Syaban Bulan Terakhir Qadha Puasa, Yuk Segerakan!

Kamis, 17 Maret 2022 - 10:40 WIB
loading...
Syaban Bulan Terakhir Qadha Puasa, Yuk Segerakan!
Bulan Syaban merupakan bulan terakhir untuk menqadha (mengganti) puasa Ramadhan, karena itu, menyegerakan qadha puasa itu lebih utama. Foto ilustrasi/ist
A A A
Bulan Syaban merupakan bulan terakhir untuk menqadha (mengganti) puasa Ramadhan. Karena itu, menyegerakan qadha puasa itu lebih utama, apalagi ketika telah tiba saat-saat terakhir dibolehkan mengqadhanya, sebelum datang kembali Bulan Ramadhan.

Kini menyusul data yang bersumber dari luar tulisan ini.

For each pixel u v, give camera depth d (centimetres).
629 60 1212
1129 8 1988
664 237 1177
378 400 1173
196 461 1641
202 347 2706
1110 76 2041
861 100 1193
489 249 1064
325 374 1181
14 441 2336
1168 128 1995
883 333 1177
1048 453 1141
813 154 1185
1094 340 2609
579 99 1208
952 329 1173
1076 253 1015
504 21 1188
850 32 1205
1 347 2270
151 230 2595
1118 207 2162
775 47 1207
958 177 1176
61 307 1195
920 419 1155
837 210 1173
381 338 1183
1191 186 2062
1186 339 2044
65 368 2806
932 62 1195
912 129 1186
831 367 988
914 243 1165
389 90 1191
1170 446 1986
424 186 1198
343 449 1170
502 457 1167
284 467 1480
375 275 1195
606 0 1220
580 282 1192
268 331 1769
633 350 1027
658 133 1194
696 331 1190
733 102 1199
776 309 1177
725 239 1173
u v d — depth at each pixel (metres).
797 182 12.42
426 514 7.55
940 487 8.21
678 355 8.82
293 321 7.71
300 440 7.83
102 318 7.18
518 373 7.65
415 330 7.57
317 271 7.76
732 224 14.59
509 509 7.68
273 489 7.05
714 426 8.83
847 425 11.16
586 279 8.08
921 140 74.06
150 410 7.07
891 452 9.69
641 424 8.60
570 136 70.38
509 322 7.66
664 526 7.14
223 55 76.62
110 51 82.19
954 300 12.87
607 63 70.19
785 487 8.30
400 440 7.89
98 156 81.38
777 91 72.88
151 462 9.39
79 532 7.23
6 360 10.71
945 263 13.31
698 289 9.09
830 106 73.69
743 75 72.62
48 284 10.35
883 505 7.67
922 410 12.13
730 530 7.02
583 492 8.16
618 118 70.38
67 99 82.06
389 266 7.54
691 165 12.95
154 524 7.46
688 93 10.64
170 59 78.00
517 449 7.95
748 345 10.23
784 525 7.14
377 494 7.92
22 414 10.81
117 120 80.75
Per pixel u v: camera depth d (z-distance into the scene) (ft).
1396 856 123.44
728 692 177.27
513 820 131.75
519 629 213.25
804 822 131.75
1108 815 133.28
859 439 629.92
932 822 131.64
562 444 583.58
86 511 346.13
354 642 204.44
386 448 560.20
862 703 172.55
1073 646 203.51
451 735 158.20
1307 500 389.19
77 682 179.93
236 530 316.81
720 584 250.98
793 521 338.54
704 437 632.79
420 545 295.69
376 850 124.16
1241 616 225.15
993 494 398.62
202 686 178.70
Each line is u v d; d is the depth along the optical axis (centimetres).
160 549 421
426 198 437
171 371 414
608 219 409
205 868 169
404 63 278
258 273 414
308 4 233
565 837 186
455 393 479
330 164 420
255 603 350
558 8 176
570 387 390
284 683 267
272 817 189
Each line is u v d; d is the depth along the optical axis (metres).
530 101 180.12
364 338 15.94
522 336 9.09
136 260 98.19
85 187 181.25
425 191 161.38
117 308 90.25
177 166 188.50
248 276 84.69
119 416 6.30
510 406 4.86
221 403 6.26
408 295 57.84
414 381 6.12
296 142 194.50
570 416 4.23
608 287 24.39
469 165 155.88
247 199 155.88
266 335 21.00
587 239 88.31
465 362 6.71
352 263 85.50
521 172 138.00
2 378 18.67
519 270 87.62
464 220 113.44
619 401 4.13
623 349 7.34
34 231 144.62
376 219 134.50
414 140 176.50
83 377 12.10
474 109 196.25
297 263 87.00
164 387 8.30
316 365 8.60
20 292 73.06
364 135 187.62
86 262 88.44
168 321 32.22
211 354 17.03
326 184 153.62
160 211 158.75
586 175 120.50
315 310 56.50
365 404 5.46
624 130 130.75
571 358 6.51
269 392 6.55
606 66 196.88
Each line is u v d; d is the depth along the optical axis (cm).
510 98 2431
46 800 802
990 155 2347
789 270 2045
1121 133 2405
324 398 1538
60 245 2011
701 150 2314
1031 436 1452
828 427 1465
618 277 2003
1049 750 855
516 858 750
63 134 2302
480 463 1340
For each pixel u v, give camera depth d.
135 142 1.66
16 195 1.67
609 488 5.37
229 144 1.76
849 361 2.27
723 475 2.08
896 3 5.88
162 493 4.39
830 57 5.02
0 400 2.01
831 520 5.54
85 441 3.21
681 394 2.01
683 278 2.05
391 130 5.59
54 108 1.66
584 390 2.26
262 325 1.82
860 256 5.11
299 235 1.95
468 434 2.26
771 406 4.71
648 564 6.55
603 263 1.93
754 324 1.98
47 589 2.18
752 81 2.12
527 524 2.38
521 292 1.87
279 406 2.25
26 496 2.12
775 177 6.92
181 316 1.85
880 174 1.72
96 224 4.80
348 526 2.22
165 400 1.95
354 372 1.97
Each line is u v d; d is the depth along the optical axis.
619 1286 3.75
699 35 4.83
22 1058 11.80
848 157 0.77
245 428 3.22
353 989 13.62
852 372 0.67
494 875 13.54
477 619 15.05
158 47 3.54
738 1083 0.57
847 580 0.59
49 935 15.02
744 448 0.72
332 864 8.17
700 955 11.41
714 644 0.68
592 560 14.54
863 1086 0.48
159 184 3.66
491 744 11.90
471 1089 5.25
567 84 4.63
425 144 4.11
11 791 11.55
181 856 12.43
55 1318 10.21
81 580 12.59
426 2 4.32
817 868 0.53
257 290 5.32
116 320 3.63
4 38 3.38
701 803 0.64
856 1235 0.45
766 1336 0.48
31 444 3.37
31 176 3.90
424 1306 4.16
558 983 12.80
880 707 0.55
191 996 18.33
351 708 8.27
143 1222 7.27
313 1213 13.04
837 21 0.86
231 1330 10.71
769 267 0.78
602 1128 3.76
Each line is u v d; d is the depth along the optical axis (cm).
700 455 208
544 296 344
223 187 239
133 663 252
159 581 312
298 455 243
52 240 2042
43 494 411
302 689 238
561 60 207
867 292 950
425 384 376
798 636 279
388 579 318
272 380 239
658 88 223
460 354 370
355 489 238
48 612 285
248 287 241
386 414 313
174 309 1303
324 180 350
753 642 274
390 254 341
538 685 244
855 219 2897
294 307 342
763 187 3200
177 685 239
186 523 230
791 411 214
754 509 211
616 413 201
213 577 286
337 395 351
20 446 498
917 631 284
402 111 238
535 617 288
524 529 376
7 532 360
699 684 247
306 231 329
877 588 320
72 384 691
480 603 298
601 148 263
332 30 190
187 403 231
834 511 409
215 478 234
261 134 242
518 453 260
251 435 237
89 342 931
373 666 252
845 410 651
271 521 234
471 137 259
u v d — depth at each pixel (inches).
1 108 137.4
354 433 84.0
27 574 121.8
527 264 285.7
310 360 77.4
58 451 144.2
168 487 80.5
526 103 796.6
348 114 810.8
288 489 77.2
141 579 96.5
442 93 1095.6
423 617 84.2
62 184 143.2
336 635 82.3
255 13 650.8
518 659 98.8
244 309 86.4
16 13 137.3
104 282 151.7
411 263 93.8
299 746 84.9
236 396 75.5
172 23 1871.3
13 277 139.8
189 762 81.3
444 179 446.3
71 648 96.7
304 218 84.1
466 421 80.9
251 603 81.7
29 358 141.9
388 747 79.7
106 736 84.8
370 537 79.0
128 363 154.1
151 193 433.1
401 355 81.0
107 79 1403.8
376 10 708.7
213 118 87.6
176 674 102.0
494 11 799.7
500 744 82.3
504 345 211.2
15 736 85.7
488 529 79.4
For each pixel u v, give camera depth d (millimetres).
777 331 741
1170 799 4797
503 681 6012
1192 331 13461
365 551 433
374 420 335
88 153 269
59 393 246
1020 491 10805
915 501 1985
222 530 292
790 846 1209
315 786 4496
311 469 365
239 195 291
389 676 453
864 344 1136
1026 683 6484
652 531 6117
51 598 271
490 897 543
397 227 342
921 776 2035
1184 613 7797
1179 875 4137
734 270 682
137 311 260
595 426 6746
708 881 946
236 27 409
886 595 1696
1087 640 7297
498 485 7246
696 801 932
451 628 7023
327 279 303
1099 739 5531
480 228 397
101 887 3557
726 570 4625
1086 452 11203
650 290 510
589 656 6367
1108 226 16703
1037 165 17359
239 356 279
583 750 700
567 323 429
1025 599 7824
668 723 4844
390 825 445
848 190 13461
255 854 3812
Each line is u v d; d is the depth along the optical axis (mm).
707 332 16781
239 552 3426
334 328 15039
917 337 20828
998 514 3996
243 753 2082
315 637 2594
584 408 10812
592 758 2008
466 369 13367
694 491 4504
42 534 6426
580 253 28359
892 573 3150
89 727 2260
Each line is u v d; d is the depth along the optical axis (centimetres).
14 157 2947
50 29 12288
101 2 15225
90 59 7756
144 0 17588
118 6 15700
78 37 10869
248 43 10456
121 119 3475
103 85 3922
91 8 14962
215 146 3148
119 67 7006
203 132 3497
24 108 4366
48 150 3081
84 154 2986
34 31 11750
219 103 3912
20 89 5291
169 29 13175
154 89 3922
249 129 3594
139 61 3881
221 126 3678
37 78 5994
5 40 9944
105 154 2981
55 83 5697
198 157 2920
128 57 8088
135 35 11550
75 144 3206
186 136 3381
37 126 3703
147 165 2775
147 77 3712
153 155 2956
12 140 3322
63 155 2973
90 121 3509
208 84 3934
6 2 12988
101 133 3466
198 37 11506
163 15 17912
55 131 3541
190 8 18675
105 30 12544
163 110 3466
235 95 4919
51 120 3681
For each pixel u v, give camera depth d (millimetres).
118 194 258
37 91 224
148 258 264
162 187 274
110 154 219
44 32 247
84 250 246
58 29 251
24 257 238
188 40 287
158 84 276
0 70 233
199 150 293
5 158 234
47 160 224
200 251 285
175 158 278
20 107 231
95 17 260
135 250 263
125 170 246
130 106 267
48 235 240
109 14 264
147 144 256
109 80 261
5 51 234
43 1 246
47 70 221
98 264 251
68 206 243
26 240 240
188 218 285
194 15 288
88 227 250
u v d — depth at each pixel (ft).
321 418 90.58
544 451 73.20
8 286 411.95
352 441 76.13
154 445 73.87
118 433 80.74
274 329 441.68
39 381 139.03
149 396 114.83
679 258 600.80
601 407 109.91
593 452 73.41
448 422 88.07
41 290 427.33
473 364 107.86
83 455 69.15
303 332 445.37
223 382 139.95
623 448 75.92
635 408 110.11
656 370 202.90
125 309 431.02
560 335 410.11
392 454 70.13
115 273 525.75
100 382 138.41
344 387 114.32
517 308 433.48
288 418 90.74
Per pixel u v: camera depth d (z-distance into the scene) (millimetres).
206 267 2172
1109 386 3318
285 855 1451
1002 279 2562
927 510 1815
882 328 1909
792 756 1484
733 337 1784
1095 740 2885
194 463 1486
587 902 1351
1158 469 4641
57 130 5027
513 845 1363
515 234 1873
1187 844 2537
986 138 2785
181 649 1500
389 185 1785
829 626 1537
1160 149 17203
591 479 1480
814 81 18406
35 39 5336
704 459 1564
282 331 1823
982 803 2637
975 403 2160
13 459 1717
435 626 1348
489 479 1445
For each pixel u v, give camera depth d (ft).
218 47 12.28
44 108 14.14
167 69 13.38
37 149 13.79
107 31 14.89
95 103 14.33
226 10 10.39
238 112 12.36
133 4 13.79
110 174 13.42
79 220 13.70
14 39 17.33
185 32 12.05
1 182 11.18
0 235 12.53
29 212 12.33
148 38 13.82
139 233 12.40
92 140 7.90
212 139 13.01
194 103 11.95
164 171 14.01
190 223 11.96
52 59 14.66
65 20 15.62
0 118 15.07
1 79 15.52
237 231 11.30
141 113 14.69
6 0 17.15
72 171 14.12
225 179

Dalam Islam, bersegera mengerjakan amal kebaikan dan tidak menundanya, termasuk di dalamnya adalah meng- qadha puasa , merupakan perkara yang sangat ditekankan. Sebagaimana diisyaratkan dalam firman Allah subhanahu wa ta’ala,

وَسَارِعُوا إِلَى مَغْفِرَةٍ مِنْ رَبِّكُمْ وَجَنَّةٍ عَرْضُهَا السَّمَاوَاتُ وَالْأَرْضُ أُعِدَّتْ لِلْمُتَّقِي


"Dan bersegeralah kamu kepada ampunan dari Tuhanmu dan kepada surga yang luasnya seluas langit dan bumi yang disediakan untuk orang-orang yang bertakwa (Qs. Ali Imran : 133)


Allah Subhanahu wa ta'ala pun memuji mereka orang-orang yang bersegera dalam melakukan kebaikan-kebaikan yang disyariatkan. Seperti dalam firman-Nya:

أُولَئِكَ يُسَارِعُونَ فِي الْخَيْرَاتِ وَهُمْ لَهَا سَابِقُونَ


"Mereka itu bersegera dalam kebaikan-kebaikan, dan merekalah orang-orang yang lebih dulu memperolehnya." (QS. al-Mukminun : 61)

Namun demikian, ketika akan menqadha puasa Ramadhan, tidaklah wajib bagi kita untuk melakukannya secara berurutan dan berkesinambungan. Karena, Allah Ta'ala berfirman,

وَمَنْ كَانَ مَرِيضًا أَوْ عَلَى سَفَرٍ فَعِدَّةٌ مِنْ أَيَّامٍ أُخَرَ يُرِيدُ اللَّهُ بِكُمُ الْيُسْرَ وَلَا يُرِيدُ بِكُمُ الْعُسْرَ


"Dan barangsiapa sakit atau dalam perjalanan (lalu ia berbuka), maka (wajiblah baginya berpuasa), sebanyak hari yang ditinggalkannya itu, pada hari-hari yang lain. ALLAH menghendaki kemudahan bagimu, dan tidak menghendaki kesukaran bagimu.(QS.al-Baqarah : 185)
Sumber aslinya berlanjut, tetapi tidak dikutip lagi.